Where the string "progress" occurs in a line of the data below, that line should be copied.

BEGIN Data section

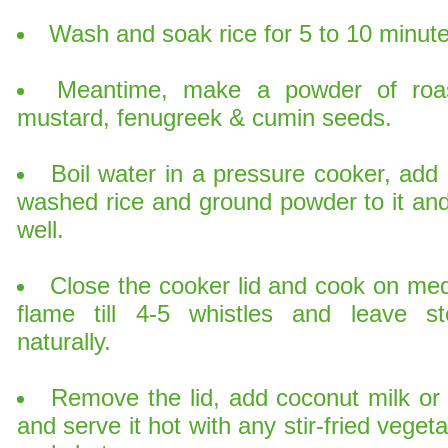
Wash and soak rice for 5 to 10 minute
Meantime, make a powder of roa
mustard, fenugreek & cumin seeds.
Boil water in a pressure cooker, add 
washed rice and ground powder to it and 
well.
Close the cooker lid and cook on me
flame till 4-5 whistles and leave s
naturally.
Remove the lid, add coconut milk or 
and serve it hot with any stir-fried veget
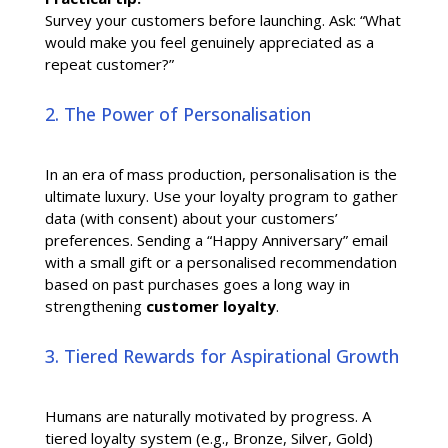
Survey your customers before launching. Ask: “What
would make you feel genuinely appreciated as a
repeat customer?”
2. The Power of Personalisation
In an era of mass production, personalisation is the
ultimate luxury. Use your loyalty program to gather
data (with consent) about your customers’
preferences. Sending a “Happy Anniversary” email
with a small gift or a personalised recommendation
based on past purchases goes a long way in
strengthening
customer loyalty
.
3. Tiered Rewards for Aspirational Growth
Humans are naturally motivated by progress. A
tiered loyalty system (e.g., Bronze, Silver, Gold)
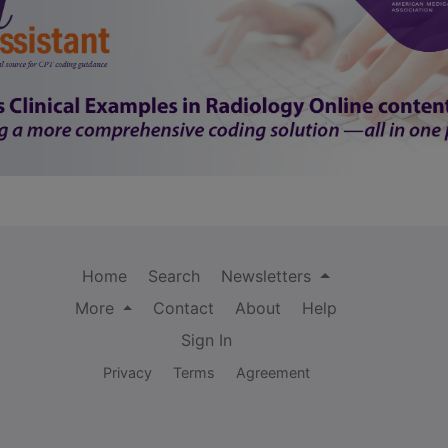
Home
Search
Newsletters
More
Contact
About
Help
Sign In
Privacy
Terms
Agreement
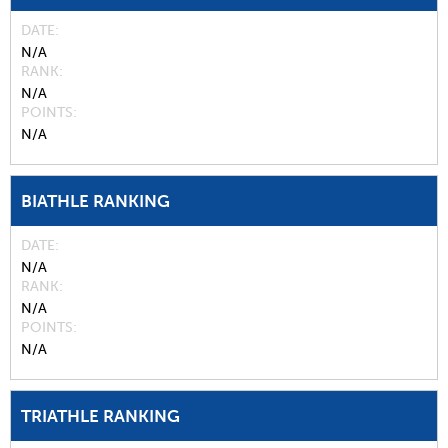
DATE
N/A
RANK
N/A
POINTS
N/A
BIATHLE RANKING
DATE
N/A
RANK
N/A
POINTS
N/A
TRIATHLE RANKING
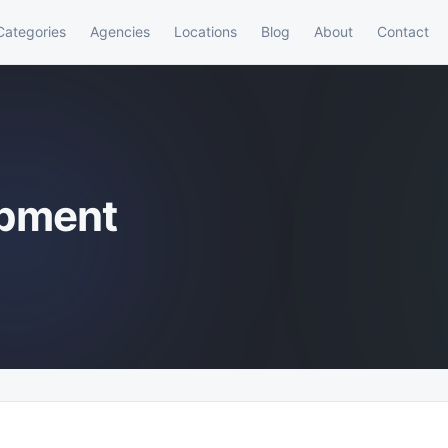
Categories
Agencies
Locations
Blog
About
Contact
opment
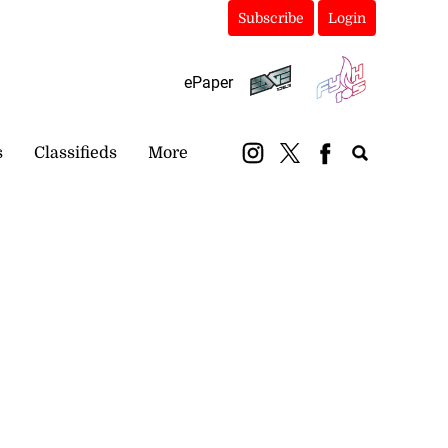
Subscribe
Login
ePaper
s
Classifieds
More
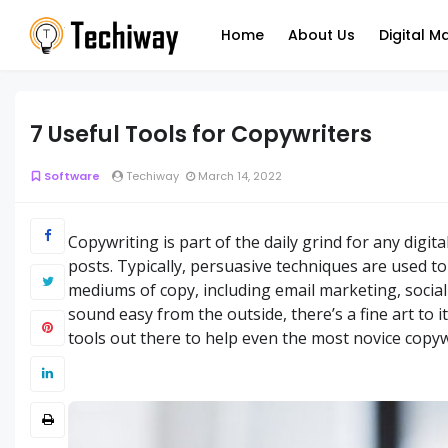
Home
About Us
Digital M
7 Useful Tools for Copywriters
Software
Techiway
March 14, 2022
Copywriting is part of the daily grind for any digit
posts. Typically, persuasive techniques are used t
mediums of copy, including email marketing, socia
sound easy from the outside, there’s a fine art to it
tools out there to help even the most novice copywr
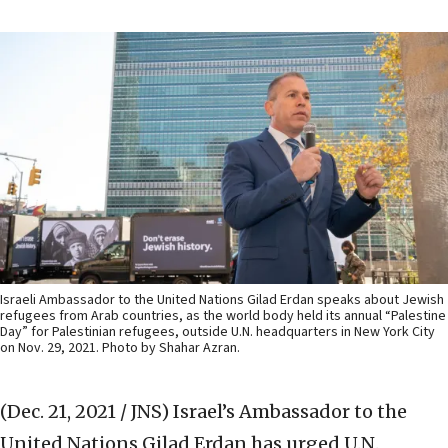
Israeli Ambassador to the United Nations Gilad Erdan speaks about Jewish
refugees from Arab countries, as the world body held its annual “Palestine
Day” for Palestinian refugees, outside U.N. headquarters in New York City
on Nov. 29, 2021. Photo by Shahar Azran.
(Dec. 21, 2021 / JNS)
Israel’s Ambassador to the
United Nations Gilad Erdan has urged U.N.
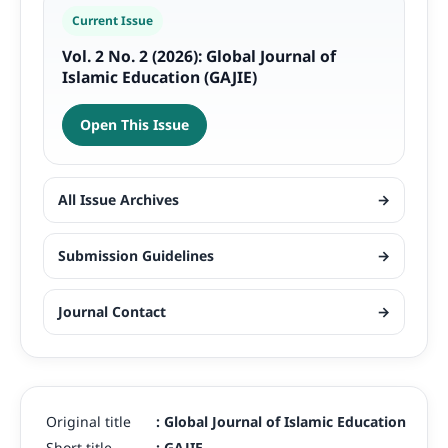
Current Issue
Vol. 2 No. 2 (2026): Global Journal of
Islamic Education (GAJIE)
Open This Issue
All Issue Archives
→
Submission Guidelines
→
Journal Contact
→
Original title
:
Global Journal of Islamic Education
Short title
:
GAJIE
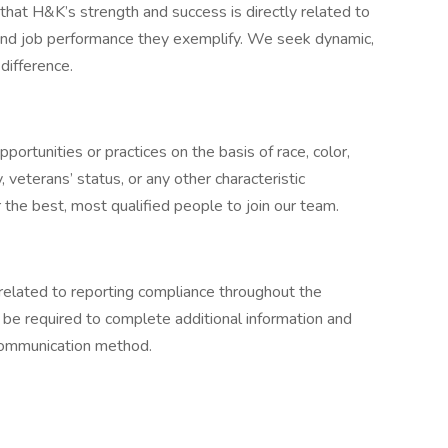
at H&K’s strength and success is directly related to
 and job performance they exemplify. We seek dynamic,
difference.
ortunities or practices on the basis of race, color,
ty, veterans’ status, or any other characteristic
the best, most qualified people to join our team.
related to reporting compliance throughout the
 be required to complete additional information and
 communication method.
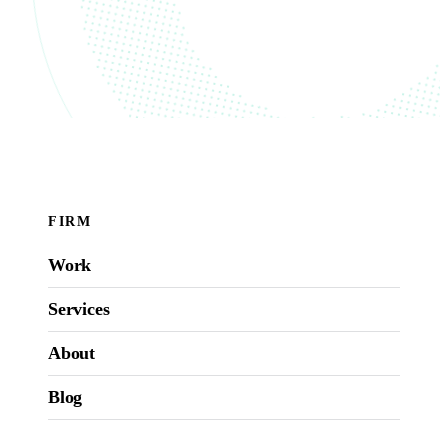
FIRM
Work
Services
About
Blog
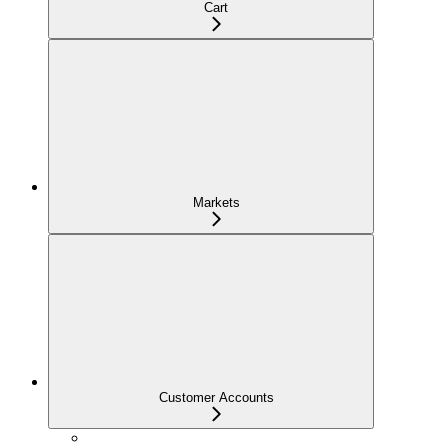
Cart
Markets
Customer Accounts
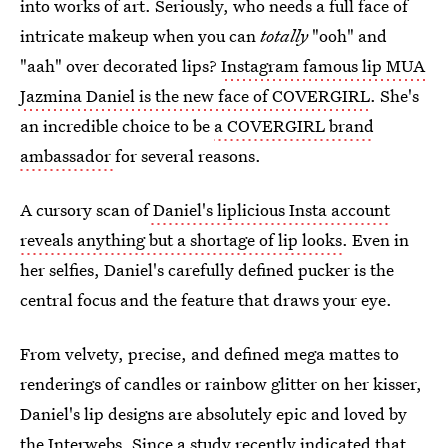
into works of art. Seriously, who needs a full face of
intricate makeup when you can
totally
"ooh" and
"aah" over decorated lips?
Instagram famous lip MUA
Jazmina Daniel is the new face of COVERGIRL
. She's
an incredible choice to be
a COVERGIRL brand
ambassador
for several reasons.
A cursory scan of
Daniel's liplicious Insta account
reveals anything but a shortage of lip looks
. Even in
her selfies, Daniel's carefully defined pucker is the
central focus and the feature that draws your eye.
From velvety, precise, and defined mega mattes to
renderings of candles or rainbow glitter on her kisser,
Daniel's lip designs are absolutely epic and loved by
the Interwebs. Since a study recently indicated that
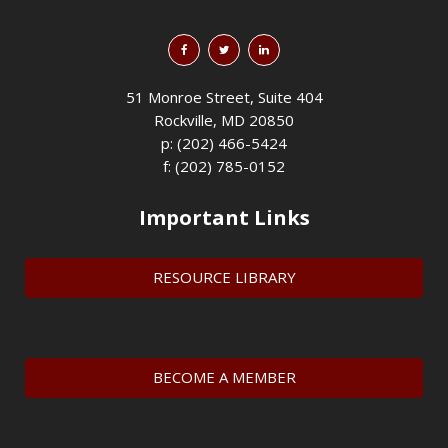
51 Monroe Street, Suite 404
Rockville, MD 20850
p: (202) 466-5424
f: (202) 785-0152
Important Links
RESOURCE LIBRARY
BECOME A MEMBER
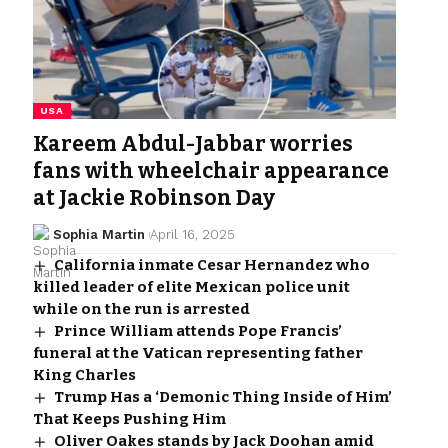
USA
Kareem Abdul-Jabbar worries
fans with wheelchair appearance
at Jackie Robinson Day
Sophia Martin
April 16, 2025
California inmate Cesar Hernandez who
killed leader of elite Mexican police unit
while on the run is arrested
Prince William attends Pope Francis’
funeral at the Vatican representing father
King Charles
Trump Has a ‘Demonic Thing Inside of Him’
That Keeps Pushing Him
Oliver Oakes stands by Jack Doohan amid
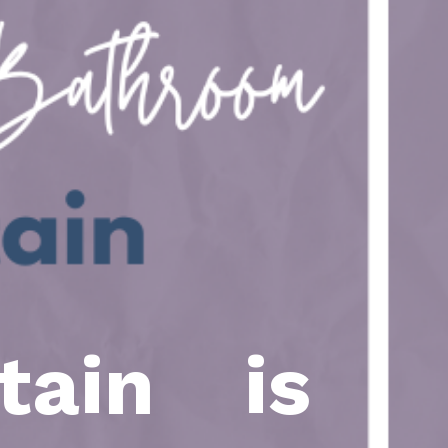
tain is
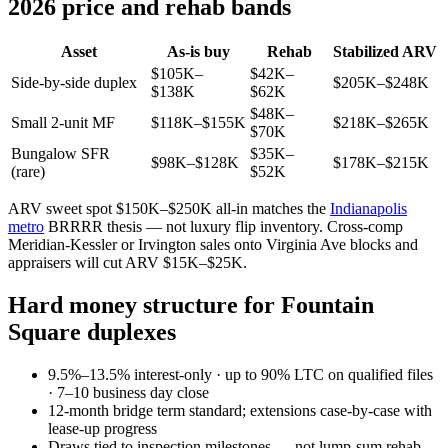
2026 price and rehab bands
Asset
As-is buy
Rehab
Stabilized ARV
$105K–
$42K–
Side-by-side duplex
$205K–$248K
$138K
$62K
$48K–
Small 2-unit MF
$118K–$155K
$218K–$265K
$70K
Bungalow SFR
$35K–
$98K–$128K
$178K–$215K
(rare)
$52K
ARV sweet spot $150K–$250K all-in matches the
Indianapolis
metro
BRRRR thesis — not luxury flip inventory. Cross-comp
Meridian-Kessler or Irvington sales onto Virginia Ave blocks and
appraisers will cut ARV $15K–$25K.
Hard money structure for Fountain
Square duplexes
9.5%–13.5% interest-only · up to 90% LTC on qualified files
· 7–10 business day close
12-month bridge term standard; extensions case-by-case with
lease-up progress
Draws tied to inspection milestones — not lump-sum rehab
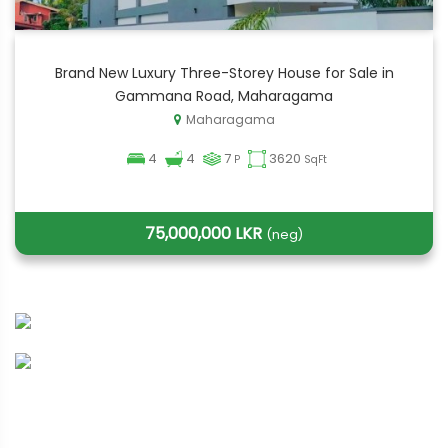
Brand New Luxury Three-Storey House for Sale in
Gammana Road, Maharagama
Maharagama
4
4
7
3620
P
SqFt
75,000,000 LKR
(neg)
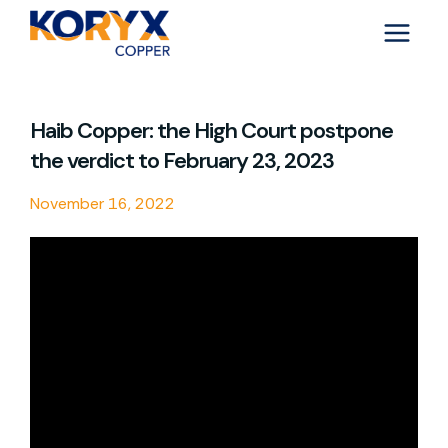
Skip
to
content
Haib Copper: the High Court postpone
the verdict to February 23, 2023
November 16, 2022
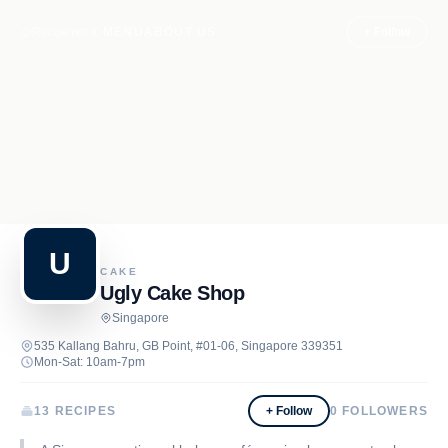
Recipe.net
MENU
ABOUT US
+ Follow
U
CAKE
Ugly Cake Shop
Singapore
535 Kallang Bahru, GB Point, #01-06, Singapore 339351
Mon-Sat: 10am-7pm
13 RECIPES
+ Follow
0
FOLLOWERS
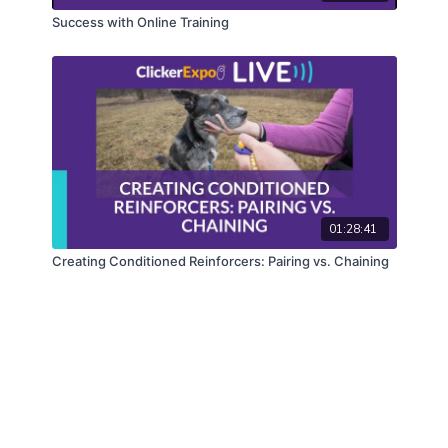
Success with Online Training
01:28:41
Creating Conditioned Reinforcers: Pairing vs. Chaining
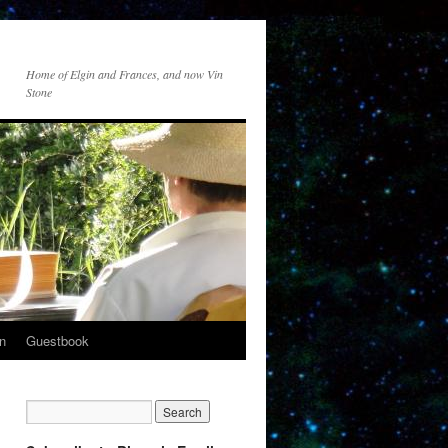
Home of Elgin and Frances, and now Vin
Stone
n
Guestbook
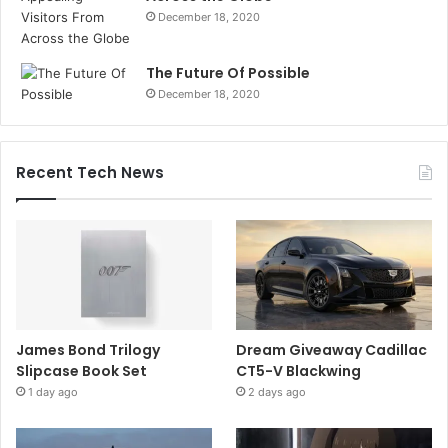
December 18, 2020
The Future Of Possible
December 18, 2020
Recent Tech News
James Bond Trilogy
Dream Giveaway Cadillac
Slipcase Book Set
CT5-V Blackwing
1 day ago
2 days ago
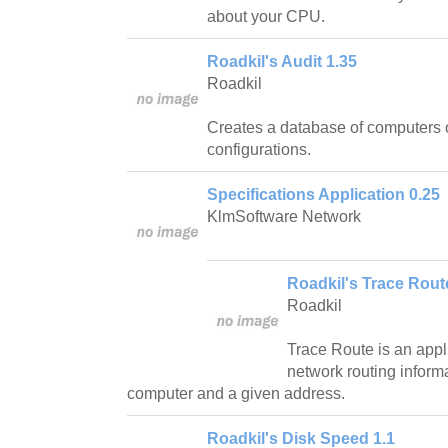
about your CPU.
Roadkil's Audit 1.35
Roadkil
Creates a database of computers 
configurations.
Specifications Application 0.25
KlmSoftware Network
Roadkil's Trace Rout
Roadkil
Trace Route is an appli
network routing inform
computer and a given address.
Roadkil's Disk Speed 1.1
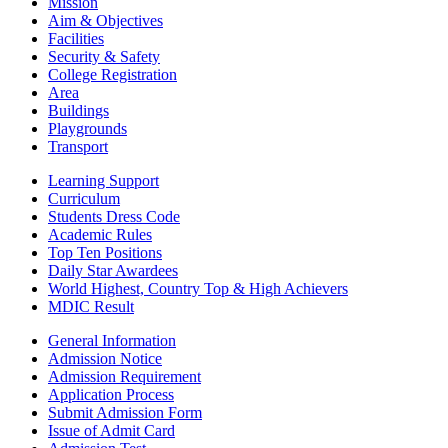
Mission
Aim & Objectives
Facilities
Security & Safety
College Registration
Area
Buildings
Playgrounds
Transport
Learning Support
Curriculum
Students Dress Code
Academic Rules
Top Ten Positions
Daily Star Awardees
World Highest, Country Top & High Achievers
MDIC Result
General Information
Admission Notice
Admission Requirement
Application Process
Submit Admission Form
Issue of Admit Card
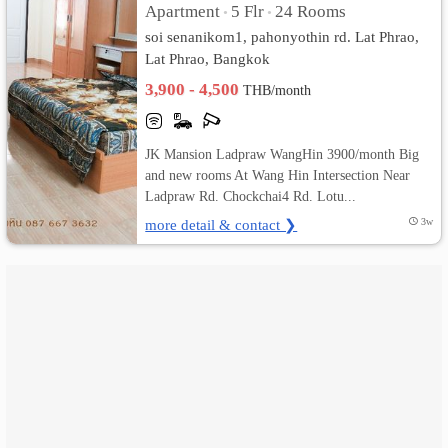
Apartment
5 Flr
24 Rooms
•
•
soi senanikom1, pahonyothin rd. Lat Phrao,
เปลี่ยน
Lat Phrao, Bangkok
ภาษา
3,900 - 4,500
THB/month
:
JK Mansion Ladpraw WangHin 3900/month Big
ภาษา
and new rooms At Wang Hin Intersection Near
Ladpraw Rd. Chockchai4 Rd. Lotu...
ไทย
more detail & contact ❯
3w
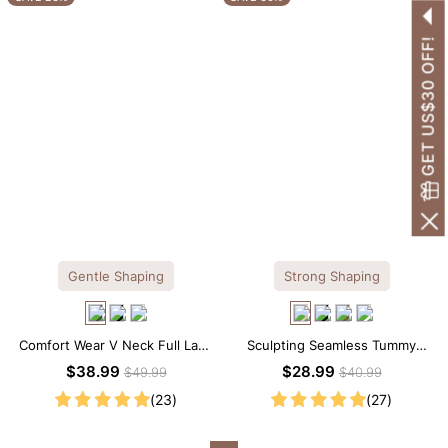
GET US$30 OFF!
Gentle Shaping
Strong Shaping
Comfort Wear V Neck Full Lace
Sculpting Seamless Tummy
Shaping Bodysuit
Control Brief Bodysuit
$38.99
$28.99
$49.99
$40.99
(23)
(27)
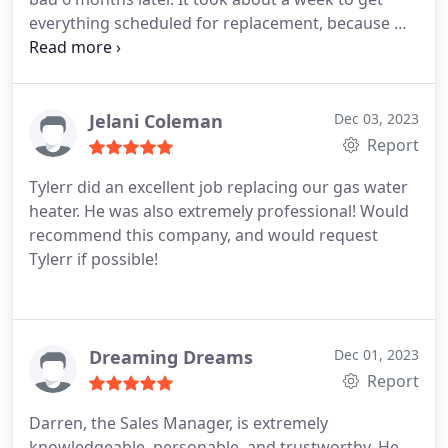
everything scheduled for replacement, because we
didn't know who to contact. The manufacture,
Home Depot (where we purchased it) or the
plumbing company. After we found who we should
contact for the warranty, they did an amazing job
Jelani Coleman
Dec 03, 2023
and were out in 72 hours.
The plumbing company
Report
stated they will be out in the afternoon and
Tylerr did an excellent job replacing our gas water
surprised me this morning to replace the hot water
heater. He was also extremely professional! Would
heater. Tylerr was the technician and did a fantastic
recommend this company, and would request
job on the installation, and also very professional. I
Tylerr if possible!
highly recommend Brick Street Plumbing for any
plumbing service you need.
Dreaming Dreams
Dec 01, 2023
Report
Darren, the Sales Manager, is extremely
knowledgeable, personable, and trustworthy. He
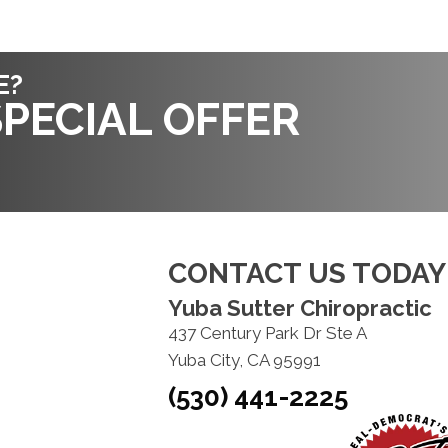
E?
PECIAL OFFER
CONTACT US TODAY
Yuba Sutter Chiropractic
437 Century Park Dr Ste A
Yuba City, CA 95991
(530) 441-2225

END Data section

Answer section =>
Humans are naturally motivated by progress. A
lease-up progress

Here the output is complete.